The term $b\delta W$ is constant over all trees $T$. Therefore minimizing $F(T)$ is equivalent to minimizing $D(T)$.

So the optimization problem reduces exactly to:

$$ \text{minimize } \sum_{i=1}^n w_i d_i. $$

5. Optimal tree construction

The problem of minimizing weighted external path length $D(T)$ over full binary trees is the classical optimal merge pattern problem.

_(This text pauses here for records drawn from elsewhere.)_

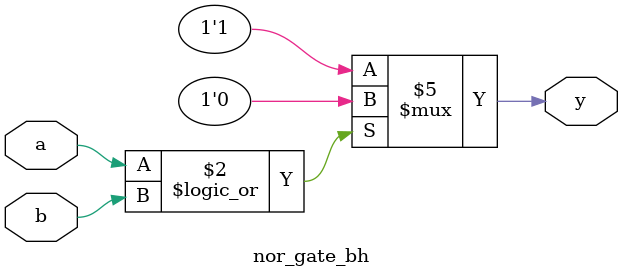
<source format=v>

module nor_gate_bh(input a,b,output reg y); // define module to test run
	always @ (*) begin
	if ( ~(a||b))
		y=1;
	else
		y=0;
	end
endmodule

</source>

It is solved optimally by Huffman’s algorithm:

  • Repeatedly select two minimum weights $x,y$,
  • Replace them by a single weight $x+y$,
  • Iterate until one weight remains,
  • The resulting tree is optimal for $D(T)$.

Since $F(T)$ differs from $D(T)$ only by a positive scaling and an additive constant, the same trees are optimal for $F(T)$.

6. Complexity

Using a priority queue:

  • $n-1$ merges are performed,
  • Each merge performs $O(\log n)$ heap operations,
  • Total running time is $O(n\log n)$.

Thus the algorithm is polynomial-time, and in particular of the form $O(n^c)$ for $c=1$ up to logarithmic factors.

7. Conclusion

Yes, such an algorithm exists.

The correct reason is not that $E(T)=D(T)$ exactly, but that

$$ E(T)=D(T)+\text{constant depending only on } {w_i}, $$

so the objective reduces to a scalar multiple of the weighted external path length. Therefore Huffman’s greedy algorithm yields an optimal tree in $O(n\log n)$ time.